Semenjak kejadian itu hari-hariku tidak seceria dulu. Aku hanya melamun dan membayangkan andaikan ibu tidak bersikukuh untuk menari hujan pasti saat ini dia masih bersamaku. Menemani hari-hariku dan mengajari menari. Kejadian itu sungguh membuat aku enggan untuk menari hujan kembali. Bahkan ada keinginan untuk menggantikan posisi ibu sebagai penari hujan. Tetapi, Ayah melarangku.  
***

Aku bersama gadis remaja kampung menunggu di pelataran. Berharap hujan akan segera mengguyur tanah kami yang sudah kering. Setitik harapan muncul kemudian, hembusan angin begitu kencang, langit mulai berwarna kelabu pekat dan gelap pertanda  hujan akan turun. Aku melihat tanah basah sedikit demi sedikit. Aku lari ke halaman depan rumah.  Berlari-lari kecil, berputar-putar, mengucapkan selamat datang hujan.
“Siramilah tubuh ini, siramilah tanah ini,” kataku. Angin semakin kencang. Suara petir pun bergemuruh dari langit-langit. Aku bahagia hujan turun di desaku. Kebahagiaan ini diikuti oleh teman-temanku. Mereka berlarian menyusulku di halaman.  Kami berdansa sambil menari berputar-putar menikmati hujan turun. Tidak ada yang istimewa dengan tarian hujan, gerakan bebas menyambut hujan merupakan keceriaan kami yang begitu bergembiranya bermain di bawah guyuran hujan, mandi lumpur, berlari kesana-kemari. Hujan dulu dengan sekarang masih sama, masih memberikan aroma tanah yang terkadang aku rindukan.
Sekelebat terbayang wajah ibu. Diam-diam aku berkhayal  menarikan tarian hujan bersama ibu.  Bergerak mengikuti gerakan badan ibu di bawah hujan sambil memejamkan mata. Tanganku di pegang lalu diajak berputar-putar. Kemudian aku memeluk erat badan ibu yang masih terasa hangat.  Suara petir menyadarkan lamanunku. Ternyata ada rindu yang berserakan  untuk ibu yang masih tersimpan di dada kemudian meluap begitu saja, hingga kemudian hatiku bisa sedikit terhibur. Tapi, lagi-lagi air mataku deras mengalir seiring hujan reda. Begitulah aku yang selalu membayangkan ibu jika menari di bawah hujan.

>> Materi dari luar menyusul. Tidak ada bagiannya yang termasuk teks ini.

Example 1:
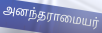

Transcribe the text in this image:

அனந்தராமையர்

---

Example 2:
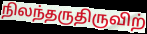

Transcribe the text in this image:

நிலந்தருதிருவிற்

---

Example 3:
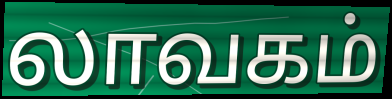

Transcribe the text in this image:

லாவகம்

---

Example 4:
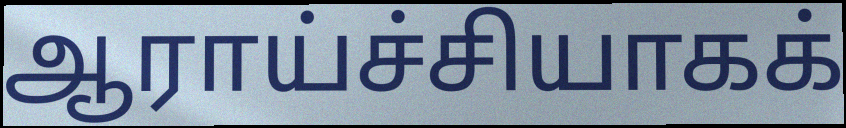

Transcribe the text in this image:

ஆராய்ச்சியாகக்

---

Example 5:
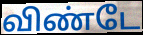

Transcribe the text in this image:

விண்டே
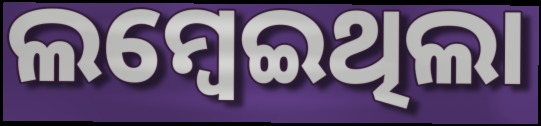
ଲମ୍ବେଇଥିଲା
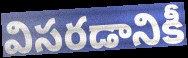
విసరడానికీ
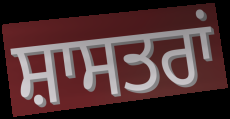
ਸ਼ਾਸਤਰਾਂ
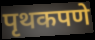
पृथकपणे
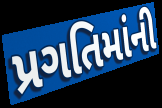
પ્રગતિમાંની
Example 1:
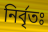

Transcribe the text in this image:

নির্বৃতঃ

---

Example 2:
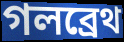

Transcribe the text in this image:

গলব্রেথ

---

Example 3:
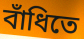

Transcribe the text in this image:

বাঁধিতে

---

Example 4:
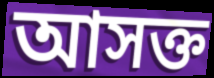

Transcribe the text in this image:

আসক্ত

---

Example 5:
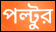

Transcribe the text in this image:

পল্টুর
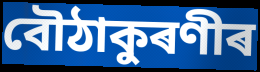
বৌঠাকুৰণীৰ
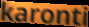
karonti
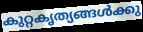
കുറ്റകൃത്യങ്ങൾക്കു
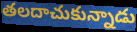
తలదాచుకున్నాడు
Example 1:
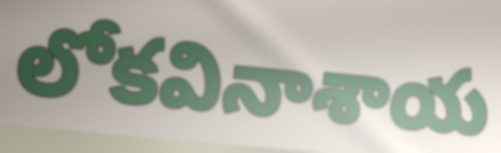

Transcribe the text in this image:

లోకవినాశాయ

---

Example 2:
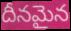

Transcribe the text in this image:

దీనమైన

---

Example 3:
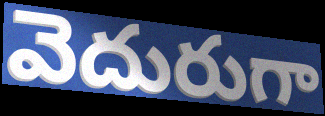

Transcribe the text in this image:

వెదురుగా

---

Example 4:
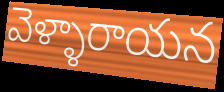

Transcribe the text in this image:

వెళ్ళారాయన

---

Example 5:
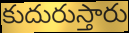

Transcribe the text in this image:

కుదురుస్తారు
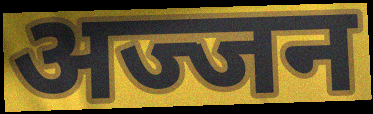
अज्जन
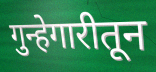
गुन्हेगारीतून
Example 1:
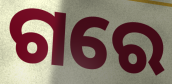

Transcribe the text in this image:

ଗରେ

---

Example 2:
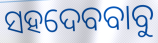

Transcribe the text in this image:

ସହଦେବବାବୁ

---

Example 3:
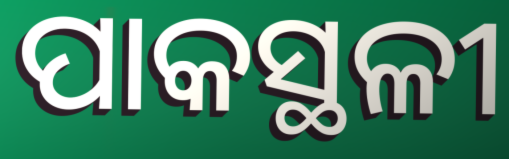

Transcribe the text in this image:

ପାକସ୍ଥଳୀ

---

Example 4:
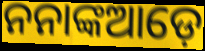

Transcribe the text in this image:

ନନାଙ୍କଆଡ଼େ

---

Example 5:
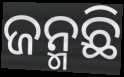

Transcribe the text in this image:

ଜନ୍ମଛି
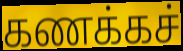
கணக்கச்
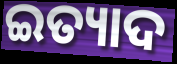
ଇତ୍ୟାଦ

Apakah aku harus menari hujan kembali? Ah tidak mungkin. Aku tidak ingin mengulanginya lagi. Biarkanlah hujan turun dengan sendirinya. Kalau yang Kuasa berkehendak pastilah hujan turun.

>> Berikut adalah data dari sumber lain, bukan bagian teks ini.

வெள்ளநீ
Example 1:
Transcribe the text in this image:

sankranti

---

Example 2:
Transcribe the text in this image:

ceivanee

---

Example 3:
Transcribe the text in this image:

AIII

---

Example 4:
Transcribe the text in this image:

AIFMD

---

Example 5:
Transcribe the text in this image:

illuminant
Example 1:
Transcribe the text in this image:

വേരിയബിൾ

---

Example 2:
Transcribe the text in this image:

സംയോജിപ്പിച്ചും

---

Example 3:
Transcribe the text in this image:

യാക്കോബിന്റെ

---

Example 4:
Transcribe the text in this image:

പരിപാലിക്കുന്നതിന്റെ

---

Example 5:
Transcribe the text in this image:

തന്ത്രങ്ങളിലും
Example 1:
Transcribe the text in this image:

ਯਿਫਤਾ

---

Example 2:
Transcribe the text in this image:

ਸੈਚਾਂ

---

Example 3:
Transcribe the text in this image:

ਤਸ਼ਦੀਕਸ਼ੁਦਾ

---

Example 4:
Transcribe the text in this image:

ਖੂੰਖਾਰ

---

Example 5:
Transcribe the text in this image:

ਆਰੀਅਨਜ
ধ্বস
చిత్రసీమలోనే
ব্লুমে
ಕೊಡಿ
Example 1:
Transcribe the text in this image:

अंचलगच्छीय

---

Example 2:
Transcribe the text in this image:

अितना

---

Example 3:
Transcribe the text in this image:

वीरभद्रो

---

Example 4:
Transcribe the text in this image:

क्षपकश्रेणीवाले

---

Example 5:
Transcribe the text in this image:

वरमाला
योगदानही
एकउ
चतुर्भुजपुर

Ayah selalu mengajarkan padaku untuk meminta hujan dengan sebuah doa-doa yang ditujukan padaNya.  Jangan sampai kejadian yang dialami ibu akan aku ulang kembali. Ayah tidak menginginkan aku menjadi penari hujan seperti ibu dulu. Biarkan semua menjadi pelajaran untukku.
Aku menghentikan tarianku.
***
Aku berdiri tegak, wajahku memandang awan yang sudah mulai membiru.

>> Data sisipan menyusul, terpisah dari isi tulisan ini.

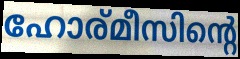
ഹോര്മീസിന്റെ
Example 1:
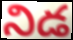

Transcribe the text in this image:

నిడ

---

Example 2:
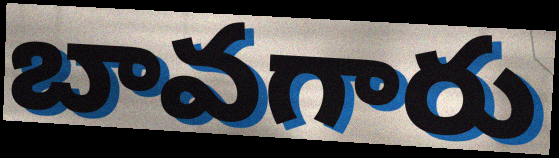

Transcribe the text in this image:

బావగారు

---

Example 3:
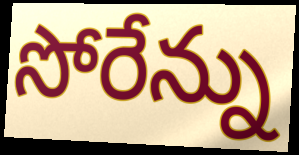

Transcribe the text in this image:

సోరేన్ను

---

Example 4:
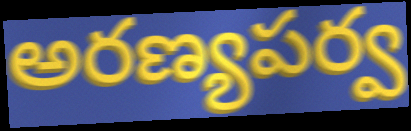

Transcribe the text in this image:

అరణ్యపర్వ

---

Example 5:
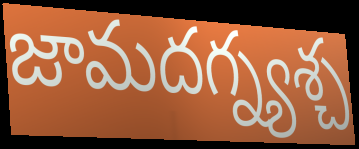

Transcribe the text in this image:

జామదగ్న్యశ్చ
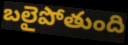
బలైపోతుంది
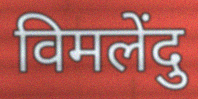
विमलेंदु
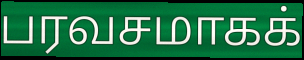
பரவசமாகக்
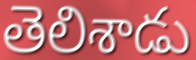
తెలిశాడు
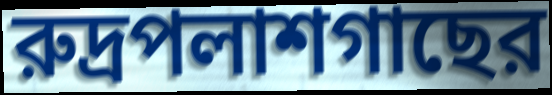
রুদ্রপলাশগাছের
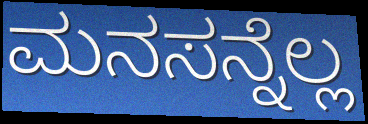
ಮನಸನ್ನೆಲ್ಲ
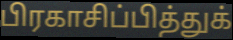
பிரகாசிப்பித்துக்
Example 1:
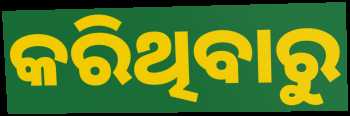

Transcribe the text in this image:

କରିଥିବାରୁ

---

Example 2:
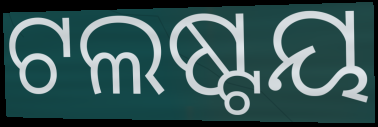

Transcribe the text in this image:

ଟଲଷ୍ଟୟ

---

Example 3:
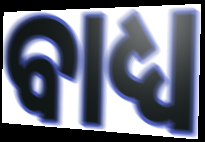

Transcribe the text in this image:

ବାଧ୍ୟ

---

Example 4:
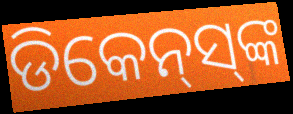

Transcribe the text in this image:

ଡିକେନ୍‌ସ୍‌ଙ୍କ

Apakah aku harus menari hujan kembali? Ah tidak mungkin. Aku tidak ingin mengulanginya lagi. Biarkanlah hujan turun dengan sendirinya. Kalau yang Kuasa berkehendak pastilah hujan turun.

Biodata Penulis
Agus Yulians nama pena dari Agus Yulianto. Suka menulis cerpen, cernak, puisi dan esai. Tulisan-tulisanya terhimpun dalam sebuah antologi. Buku antologi puisi terbarunya perjamuan kopi di kamar kata (2018), Prosa Pendek Pengkhianatan (2018), kumpulan esai Pendidikan Abad 21 Program Pascasarjana UPI (2018), Buku terbarunya kumpulan esai Gagasan Guru Konyol Gado-gado Pendidikan, Oleh Natural Media (2018),  Cerita Pendek, Cerita Anak, Puisi, dan beberapa esainya pernah dimuat di koran Harian Umum Solopos, Harian Umum Joglosemar, Majlah On Line Simalaba, Nusantara News, Flores Sastra, Majalah Hadila, dan lain sebagainya. Penulis Tinggal di Dusun Ngemplak RT 02/02, Suruh, Tasikmadu Karanganyar Jawa Tengah. Alamat email: yuliagusyulianto@gmail.com. Aktif di komunitas Kamar Kata Karanganyar dan FLP Jawa Tengah.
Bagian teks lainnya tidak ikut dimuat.